[c. 25 August 1755]
Madame,
Je me jette à vos pieds pour implorer vos bontez et votre justice.
Un nommé Prieur, libraire, imprime actuelement malgré Mon Oncle des fraguemens de son histoire des campagnes du Roy.
J'apprands dans l'instant que ces fragmens sont de vieux brouillons mis au rebut par Mr de Voltaire depuis son départ de Paris, dont le Marquis de Chymene m'a volé une partie, dans le temps que j'étais occupée à les brûler, et qu'il vient de les vendre 25 louis au libraire.
Ce fait là est avéré Madame, et Monsieur de Malzerbe en a des preuves.

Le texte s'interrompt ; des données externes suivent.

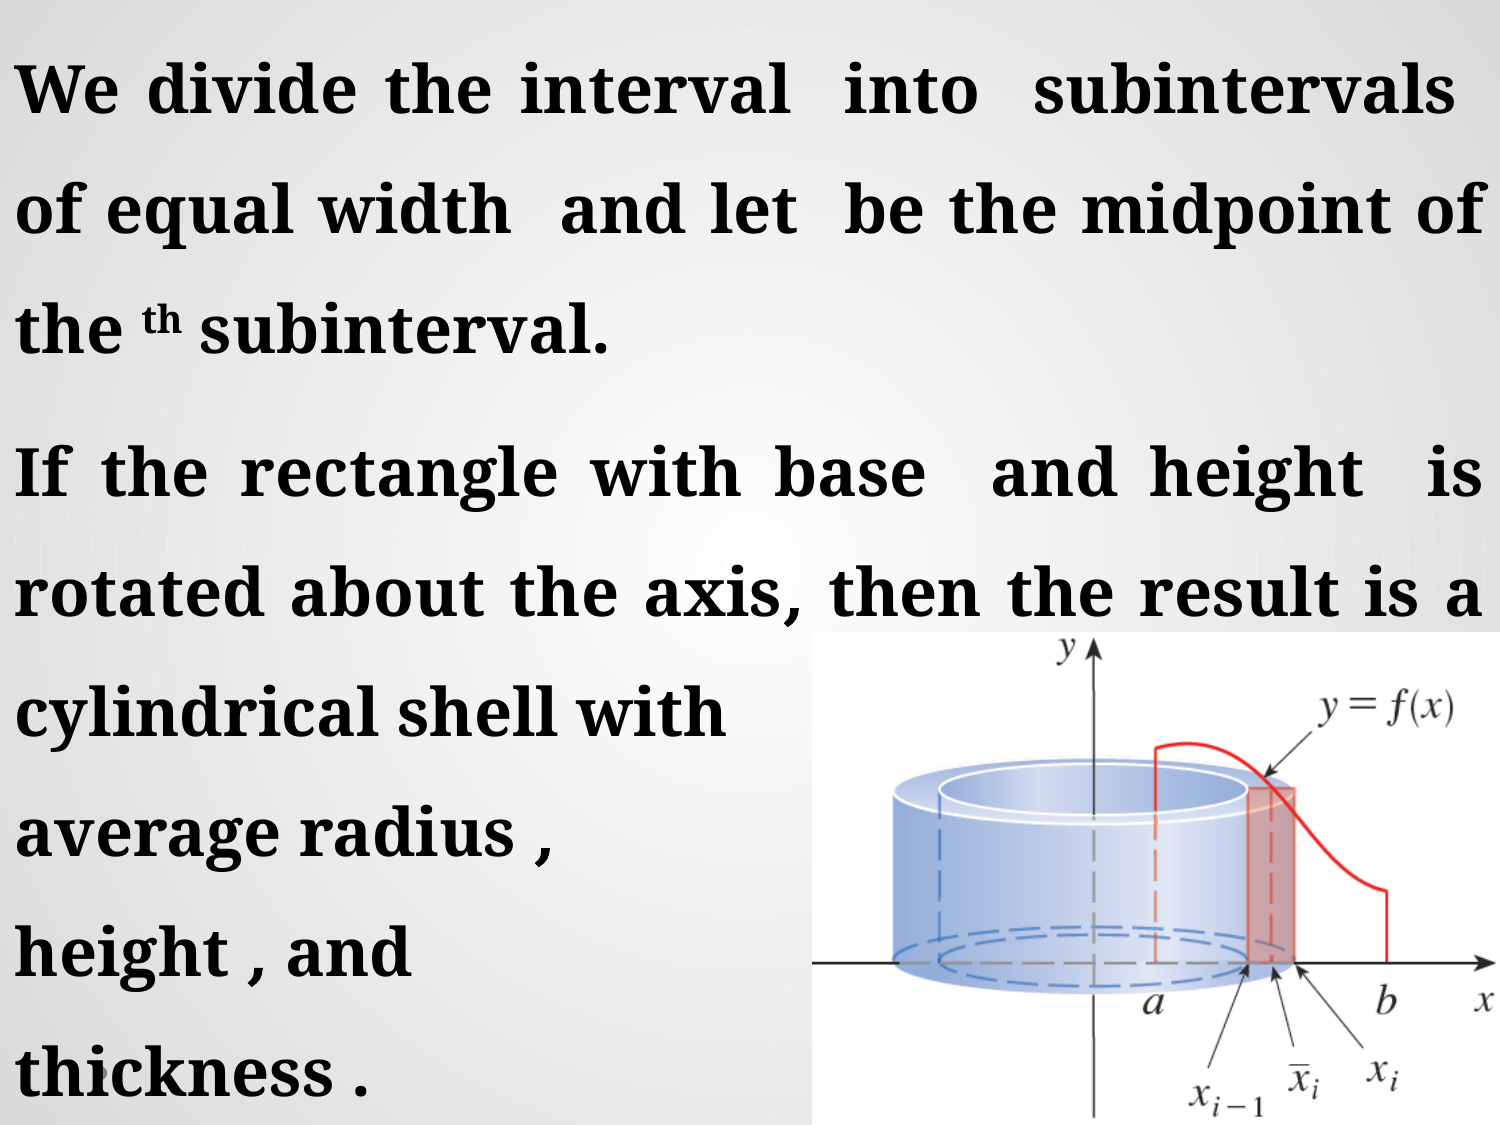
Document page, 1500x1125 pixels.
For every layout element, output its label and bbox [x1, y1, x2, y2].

picture [812, 632, 1500, 1125]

Le respec que cet ouvrage doit inspirer puis qu'il y est question du Roy et des personnes les plus recomendables de sa cour, m'engage à vous informer de l'abus qu'on en fait. Je croirais menquer Madame au Roy et à vous même, si dans une occasion aussi importante je n'avais pas recours à votre protection; c'est par votre conseil même que mon Oncle n'a pas mis encor au jour cet ouvrage. Lors qu'il a sçu qu'on l'imprimait il a eu l'honneur de vous suplier de le deffendre. Jugez de sa douleur lors qu'il apprand qu'on le produit sur des brouillons mis au rebut, qu'il a perdu de vue depuis sept ans, et qui sont corrigés par Mr de Chymene. Cet événement a redoublé ses maux, et le met hors d'état de vous implorer lui même.
Nous vous suplions Madame de donner des Ordres pour faire suprimer àjamais cette furtive édition; c'est une nouvelle grâce ajouttée aux bontez dont vous nous honnorez.
Je suis avec le plus profond respec.